I know this is something worth pursuing. I have a story and I want to publish it. I just have to muddle through.

Now back to Unfocused Me, who by the looks of it, knows exactly what I am talking about!

Unfocused Me

13 comments on “Of Anxieties, Frustrations and Self Imposed Deadlines

  1. I’m right there with ya in that second draft stage. Trick of it is to keep giving yourself small breaks. If you get too frustrated with the revisions, to the point where you’re maybe over-analyzing every word in every sentence, set the manuscript down and let it “cool” for another week. Sometimes your brain just needs a break! Other than that, keep pluggin away.


  2. The worse thing is that I feel that it is shrinking day by day. I was hoping to crack 60k words, you know make it a short but full novel. Now I am down, yes down to 36k!

    I do have to add a few chapters, but still….

    Oh well, another break is in order.


  3. When I was in high school I was in my school orchestra. I was told to be good I would need a minimum of a half-hour practice every day. So limit yourself to a half-hour and then take a break. If you like come back again and work on it another half-hour that same day.

    It has something to do with frustration where you get frustrated you just tend to get worse not better. So maybe this is what is happening with you. I know it helped me when I was practicing in high school.


  4. I plough through. It took eight years (there were two kids born in there somewhere) to finish my current novel. It took a lot of side roads but it’s finally “done”. I meet with an agent next week. Finger’s crossed she wants to read some of it. I’m still not sure its all it could be but it’s done for now. On to the next one….


  5. Great, something to look forward to when I finish the first draft of the novel. And I thought editing a novelette was bad.

    All right, I’m up next. It’s one in the morning on October 2. I should have my link in the chain up by the morning (the *real* morning) of Oct. 3.


  6. […] He started us off with his post about the agony of working on the second draft of his novel in Of Anxieties, Frustrations and Self-Imposed Deadlines; if you haven’t read it, you should.  I’ll […]

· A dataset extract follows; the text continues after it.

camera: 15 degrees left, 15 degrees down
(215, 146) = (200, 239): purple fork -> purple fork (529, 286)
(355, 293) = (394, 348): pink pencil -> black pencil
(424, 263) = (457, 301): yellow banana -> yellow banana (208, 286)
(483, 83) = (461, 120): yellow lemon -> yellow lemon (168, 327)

  7. My rule of thumb is to plow through it now, make it rock later…plow through it and get the words on the paper, because the great part about a first draft is that it can suck completely and you can make it better and better on subsequent drafts. It’s the getting to the finish so you can tidy up and enhance that’d the tough part, so rock along you must 🙂


  8. Thing is, this is my second draft. I didn’t have that worry the first time, I just wrote, wrote, and wrote some more. Its this damned second draft that has me twisted in a knot.


  9. […] And thus another AbsoluteWrite blog chain commences. This time, the theme is writing. Neither Here Nor There started things off discussing procrastination. Unfocused Life touched on the agony of the second […]

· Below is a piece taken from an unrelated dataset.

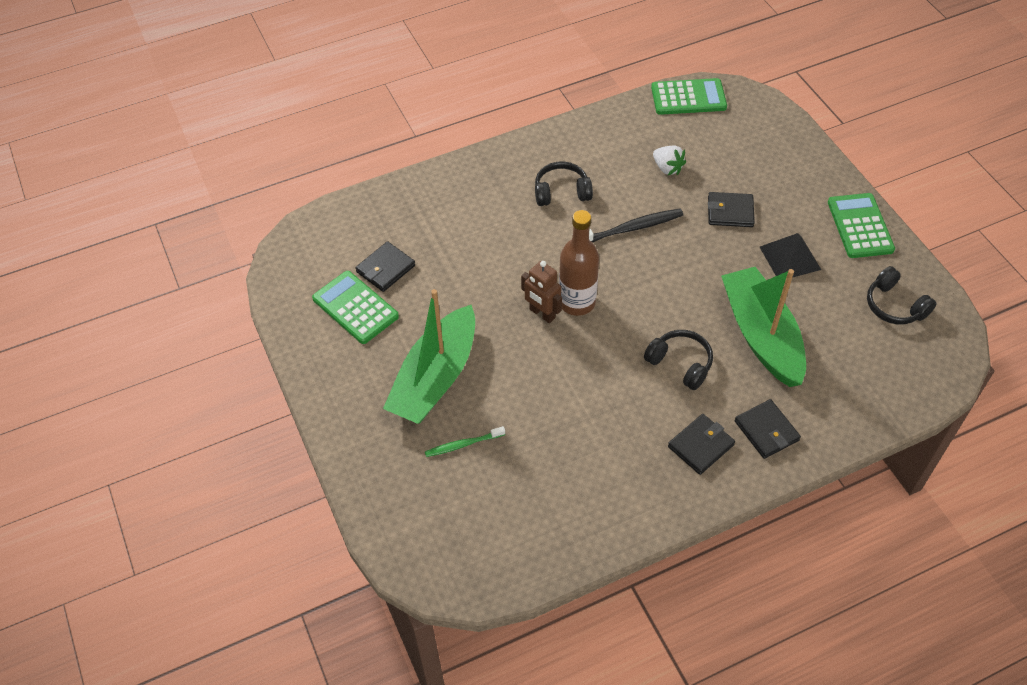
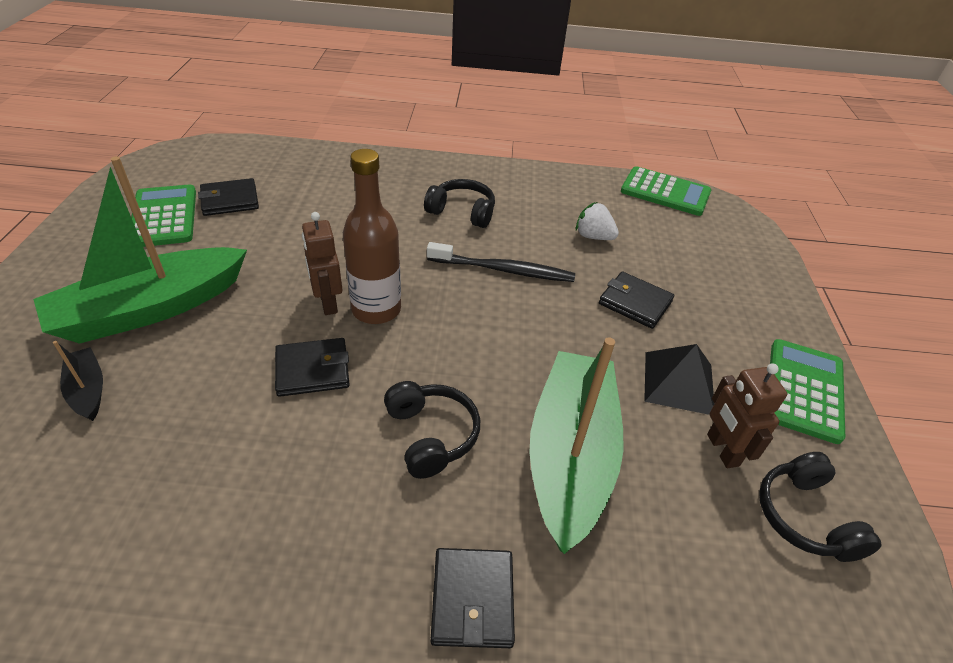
camera: 25 degrees right, 10 degrees down
(463, 444) = (88, 390): green toothbrush -> black boat
(667, 168) = (593, 236): white strawberry -> white strawberry turned 135 degrees clockwise
(701, 446) = (357, 564): black wallet -> black wallet (312, 370)
(836, 289) = (722, 450): none -> brown robot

  10. One of the best tools against procrastination I have is this: Even after you complete a polished draft of the novel, it will be anywhere from twelve months to several years before it reaches the bookshelves of your local B&N store.

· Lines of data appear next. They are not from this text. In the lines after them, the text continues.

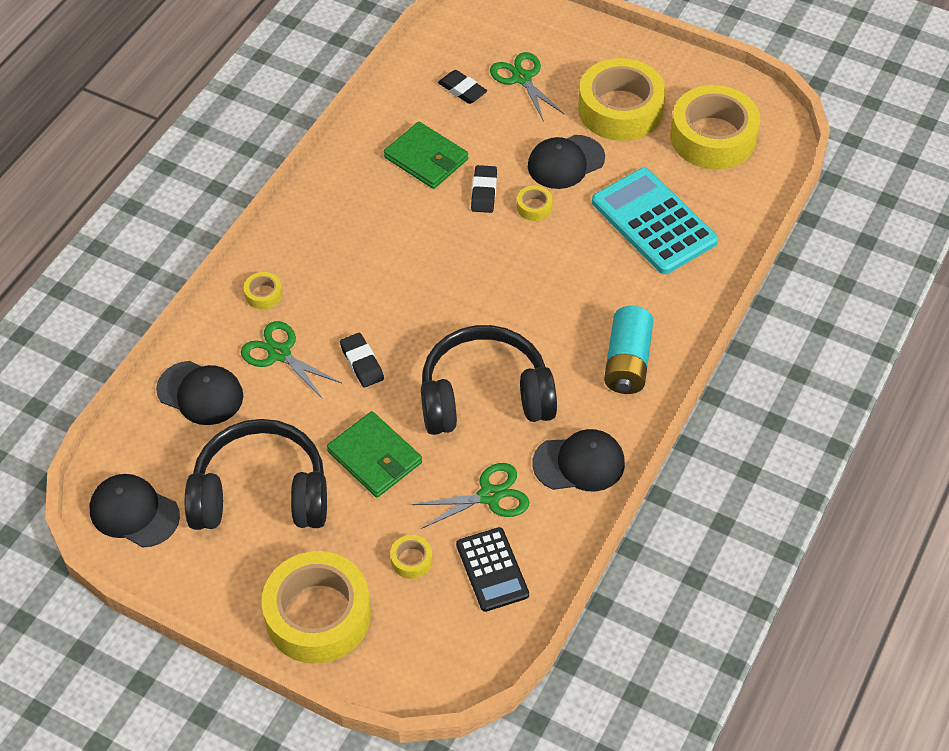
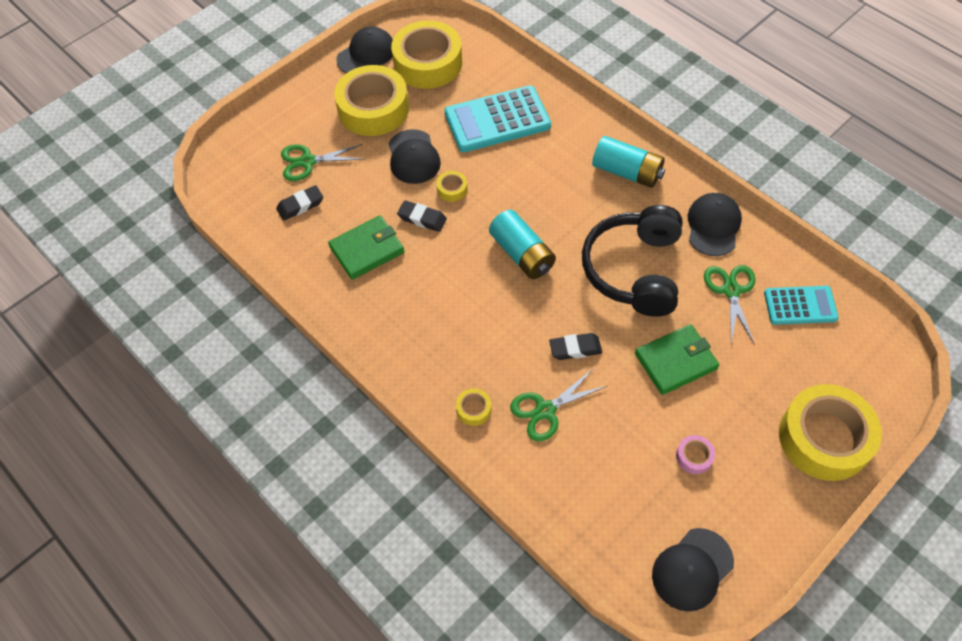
camera: 70 degrees left, 5 degrees up
(200, 393) = (571, 485): black cap -> black cap (366, 54)
(261, 494) = (694, 457): black headphones -> pink tape
(411, 560) = (782, 358): yellow tape -> none
(469, 289) = (522, 254): none -> turquoise battery
(492, 570) = (800, 306): black calculator -> turquoise calculator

    Try setting baby deadlines. Chapter twelve this week, chapter thirteen next week. Bite sized editing chunks help with motivation, because you can see the progress you’re making, rather than looking at it as “OMG, I have two hundred pages left before I’ve friggin’ accomplished anything.”

    Good luck.


  11. I’m in the middle of what I hope is a final draft of a doctoral thesis. And while I found it easier to plow through the earlier drafts, I’m finding it harder with this one, since what I’m trying to do is makes sure it makes sense from beginning to end, that it doesn’t repeat itself too much and that the connections are smooth. And I have never struggled more with procrastination. It is hard to set small deadlines when what I need to do is look at the big picture. I do think, though, that as Kelly said above, small deadlines are the key. If only I can figure out how to assign them.


  12. Procrastination is indeed a very bad thing time. Normally, I put all the comments in a blog chain very fast. However, this time, it is taking too much time. I said to myself- no more delay. So, I want to finish it by tonight.